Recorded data
┌────────
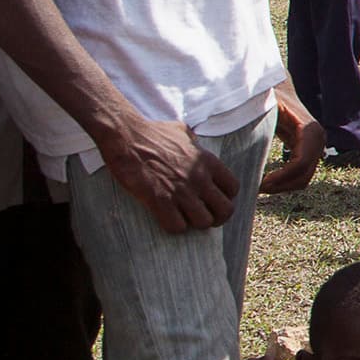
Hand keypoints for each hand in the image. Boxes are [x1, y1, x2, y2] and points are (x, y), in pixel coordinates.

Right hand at [96, 108, 238, 229]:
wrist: (126, 137)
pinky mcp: (160, 200)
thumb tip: (194, 143)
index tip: (212, 199)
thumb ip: (194, 143)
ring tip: (183, 218)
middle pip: (225, 210)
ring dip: (194, 224)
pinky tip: (167, 218)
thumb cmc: (152, 132)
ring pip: (203, 222)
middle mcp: (200, 178)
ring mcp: (181, 190)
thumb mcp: (183, 132)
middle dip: (216, 217)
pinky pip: (177, 226)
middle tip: (202, 216)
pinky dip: (173, 226)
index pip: (233, 188)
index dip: (225, 197)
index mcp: (208, 161)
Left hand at [259, 82, 322, 195]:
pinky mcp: (308, 150)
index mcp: (309, 130)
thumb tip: (239, 129)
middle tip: (255, 189)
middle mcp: (318, 139)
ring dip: (282, 187)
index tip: (258, 184)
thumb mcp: (263, 105)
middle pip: (304, 175)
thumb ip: (255, 118)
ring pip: (304, 178)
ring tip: (258, 186)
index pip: (301, 163)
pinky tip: (265, 180)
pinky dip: (285, 182)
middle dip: (281, 186)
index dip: (281, 178)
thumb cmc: (267, 95)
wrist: (280, 87)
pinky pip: (301, 174)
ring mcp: (316, 146)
└────────
> _Your assignment_
Above are records; repeat only the lines starting at the line with "index tip: (212, 199)" and ending at the line with "middle pip: (304, 175)", exactly as they appear, both included.

> _Solution for this task_
index tip: (212, 199)
thumb ip: (194, 143)
ring tip: (183, 218)
middle pip: (225, 210)
ring dip: (194, 224)
pinky tip: (167, 218)
thumb cmc: (152, 132)
ring pip: (203, 222)
middle mcp: (200, 178)
ring mcp: (181, 190)
thumb mcp: (183, 132)
middle dip: (216, 217)
pinky pip: (177, 226)
middle tip: (202, 216)
pinky dip: (173, 226)
index pip: (233, 188)
index dip: (225, 197)
index mcp: (208, 161)
Left hand at [259, 82, 322, 195]:
pinky mcp: (308, 150)
index mcp: (309, 130)
thumb tip: (239, 129)
middle tip: (255, 189)
middle mcp: (318, 139)
ring dip: (282, 187)
index tip: (258, 184)
thumb mcp: (263, 105)
middle pip: (304, 175)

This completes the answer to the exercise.